:: Отрывок документа ::
Относительно материи мы, конечно, знаем с несомненной достоверностию, что она существовала раньше нас. Но ведь раньше нас существовала не только материя, но и другие человеческие я наших отцов, дедов и прадедов вплоть до того первого я, которое одно только стояло с глазу на глаз рядом с материей*. При таких фактических условиях проблемы, материалистическое объяснение моего личного я, как продукта материи, очевидно, является совершенно произвольным, потому что для положительного оправдания этого объяснения необходимо требуется положительно знать, что материя существовала не только раньше моего личного Я, но и раньше первого человеческого Я, и что первое человеческое Я действительно было в мировом бытии первым и единственным я. Но такого познания мы никаким путем построить не можем, потому что на сознании первого человеческого Я цепь наших логических умозаключений необходимо обрываемся. Относительно же первого человеческого Я мы, разумеется, можем думать лишь то же самое, чтó мы непосредственно знаем и о своем собственном я, т.е. что первое человеческое я совершенно так же, как и наше Я, сознавало себя непосредственно, а материю воспринимало посредством органов чувств; так что свое собственное бытие оно, стало быть, сознавало раньше, нежели бытие материи, и потому сознавать

-79-

своего происхождения из материи оно абсолютно не могло. Но так как оно существовало в мире явлений и, подобно всем нам, было лишь преходящей вещью этого мира, то и сознавать себя безначальным в бытии оно, очевидно, также не могло. А потому оно непременно должно было сознавать и мыслить свое начало или происхождение в бытии, но как именно оно сознавало и мыслило это происхождение,– об этом мы ничего положительно не знаем, хотя в этом именно сознании и мышлении первого человеческого Я и заключается положительное решение проблемы я. Ведь по всем фактическим условиям этой проблемы для нас вполне очевидно, что в непосредственном самосознании первого человеческого я проблема происхождения всех наших я была не проблемой, а реальным познанием действительного способа происхождения в бытии всех вообще человеческих я.
:::
:: Фрагмент данных ::
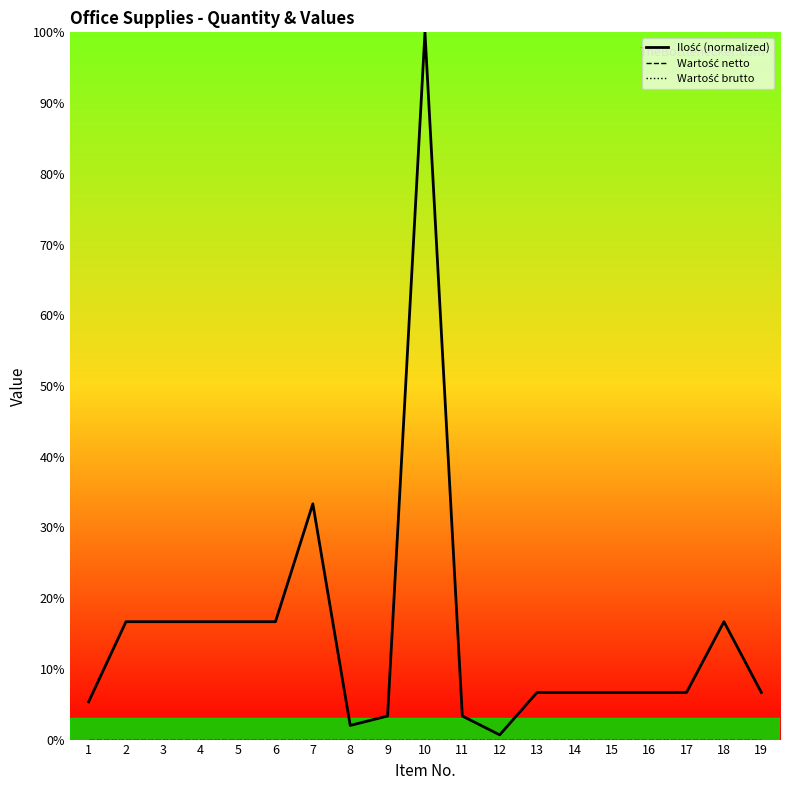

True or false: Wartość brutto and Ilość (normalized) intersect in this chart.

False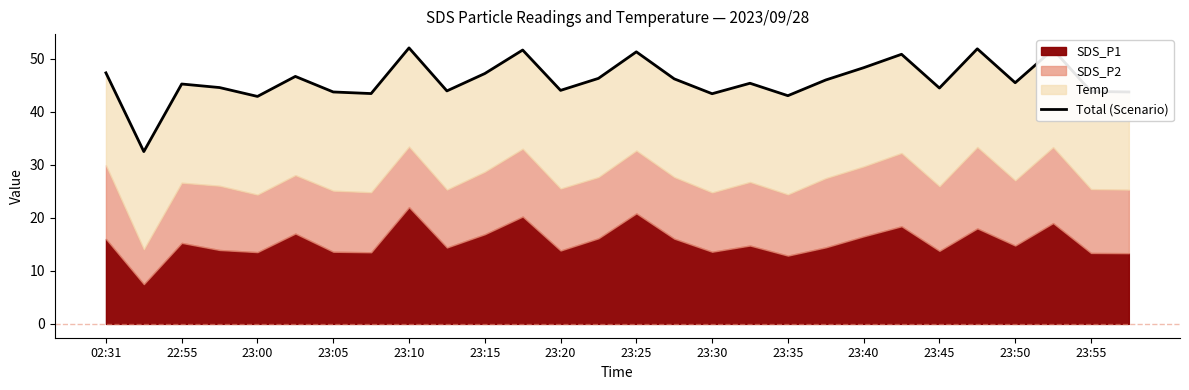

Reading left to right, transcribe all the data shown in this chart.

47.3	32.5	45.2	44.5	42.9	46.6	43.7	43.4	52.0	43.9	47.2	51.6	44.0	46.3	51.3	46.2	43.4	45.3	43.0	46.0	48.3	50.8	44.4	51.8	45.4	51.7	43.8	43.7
:::
*Задание*. Перепишите без изменений часть отрывка о происхождении человеческого я. Начните с места, где стоят слова "своего происхождения из", и остановитесь после слов "вообще человеческих я.".

*Ответ к заданию*.
своего происхождения из материи оно абсолютно не могло. Но так как оно существовало в мире явлений и, подобно всем нам, было лишь преходящей вещью этого мира, то и сознавать себя безначальным в бытии оно, очевидно, также не могло. А потому оно непременно должно было сознавать и мыслить свое начало или происхождение в бытии, но как именно оно сознавало и мыслило это происхождение,– об этом мы ничего положительно не знаем, хотя в этом именно сознании и мышлении первого человеческого Я и заключается положительное решение проблемы я. Ведь по всем фактическим условиям этой проблемы для нас вполне очевидно, что в непосредственном самосознании первого человеческого я проблема происхождения всех наших я была не проблемой, а реальным познанием действительного способа происхождения в бытии всех вообще человеческих я.